7) The aliens had some form of community, as there were moments where you could see them carrying off their dead or assisting the injured among them
8) The weapons were plasma- or acid-based, given the burns that resulted from being hit by one of them.
...In order to know where to hit us, the aliens would have had to observe us for some time. They didn’t hit just anywhere. No sir, they hit major metropolises that were not just human population havens but also electrical and communication powerhouses. I proposed they would have had to observe us for quite some time; Jadek posited that not really, since just watching the Earth at night would give you where the major human holdouts are. Fair enough. Either way, they would have already been here for some time before the attack and would know our major Achilles heel when it comes to Space Invasion: we have no weapons in space. I mean, yeah, we can resist you here on earth with our tanks and our guns and our bombs (oh my) but if you get us out in orbit, well, we’re pretty much toast. So why – why why why! – would any self-respecting alien race ever land on earth when they could blow us to kingdom come from space?!

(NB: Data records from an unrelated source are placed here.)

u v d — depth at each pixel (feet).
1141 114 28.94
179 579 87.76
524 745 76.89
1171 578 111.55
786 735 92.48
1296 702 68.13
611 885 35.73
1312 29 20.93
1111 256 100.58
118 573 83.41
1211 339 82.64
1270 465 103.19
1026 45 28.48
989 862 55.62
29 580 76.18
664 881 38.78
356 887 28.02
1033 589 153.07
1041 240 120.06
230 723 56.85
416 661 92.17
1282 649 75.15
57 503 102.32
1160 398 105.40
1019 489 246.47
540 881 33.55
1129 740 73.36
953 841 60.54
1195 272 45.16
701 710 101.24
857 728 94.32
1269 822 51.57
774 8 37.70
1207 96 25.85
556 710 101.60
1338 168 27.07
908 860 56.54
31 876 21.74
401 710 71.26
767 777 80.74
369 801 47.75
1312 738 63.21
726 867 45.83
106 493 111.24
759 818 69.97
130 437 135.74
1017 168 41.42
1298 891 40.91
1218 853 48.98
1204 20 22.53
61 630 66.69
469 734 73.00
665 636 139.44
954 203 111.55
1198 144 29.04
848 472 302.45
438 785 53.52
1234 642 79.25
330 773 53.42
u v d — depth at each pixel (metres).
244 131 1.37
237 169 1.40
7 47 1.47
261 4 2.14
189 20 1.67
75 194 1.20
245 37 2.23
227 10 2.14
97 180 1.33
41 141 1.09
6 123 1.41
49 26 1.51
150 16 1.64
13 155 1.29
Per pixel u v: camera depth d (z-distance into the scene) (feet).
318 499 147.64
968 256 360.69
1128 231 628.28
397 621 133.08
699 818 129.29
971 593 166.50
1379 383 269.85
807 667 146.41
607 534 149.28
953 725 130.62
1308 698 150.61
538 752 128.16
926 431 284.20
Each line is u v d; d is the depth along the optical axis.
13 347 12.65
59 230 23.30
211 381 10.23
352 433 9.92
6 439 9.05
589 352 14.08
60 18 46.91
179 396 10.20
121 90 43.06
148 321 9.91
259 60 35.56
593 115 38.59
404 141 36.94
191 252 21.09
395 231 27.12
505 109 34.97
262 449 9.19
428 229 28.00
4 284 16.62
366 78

Jadek tried – he really did – to make a case for them. Maybe they’re not that much more advanced than we are. Maybe they don’t have very good space weaponry either. (They don’t need to, they could use the plasma weapons they already demonstrate as having and shoot from space). Maybe they don’t have very good brakes (they sure do, they stopped their terminal velocity before hitting the water). Maybe they have a sophisticated space launch system (as opposed to space flight system) and so they need gravity or some solid object to stop against (you’re saying an extra-solar alien race, capable of launching themselves several light years at a very small target cannot alter their trajectory a couple of kilometres in order to stop outside our atmosphere as opposed to within it?) Maybe their advance force were, like, the dregs of their culture and they don’t care if they live or die as long as they secure their target (sure, they spend all these fuel resources – resources so precious they attack planets to secure some – but won’t spend a few extra ship resources to secure the ground before letting their dregs-infantry out?).

Anyway, as you can read, I was unconvinced and the more the talked about it the quicker it all fell apart. So plot-wise, it was a bust. Were the special effects at amazing? Not really – most of it moved too quickly to focus on and what we did see was pretty generic CGI stuff. We’ve seen better.

I would rent it, if you must. And don’t question it. 2.5 out of 5 stars.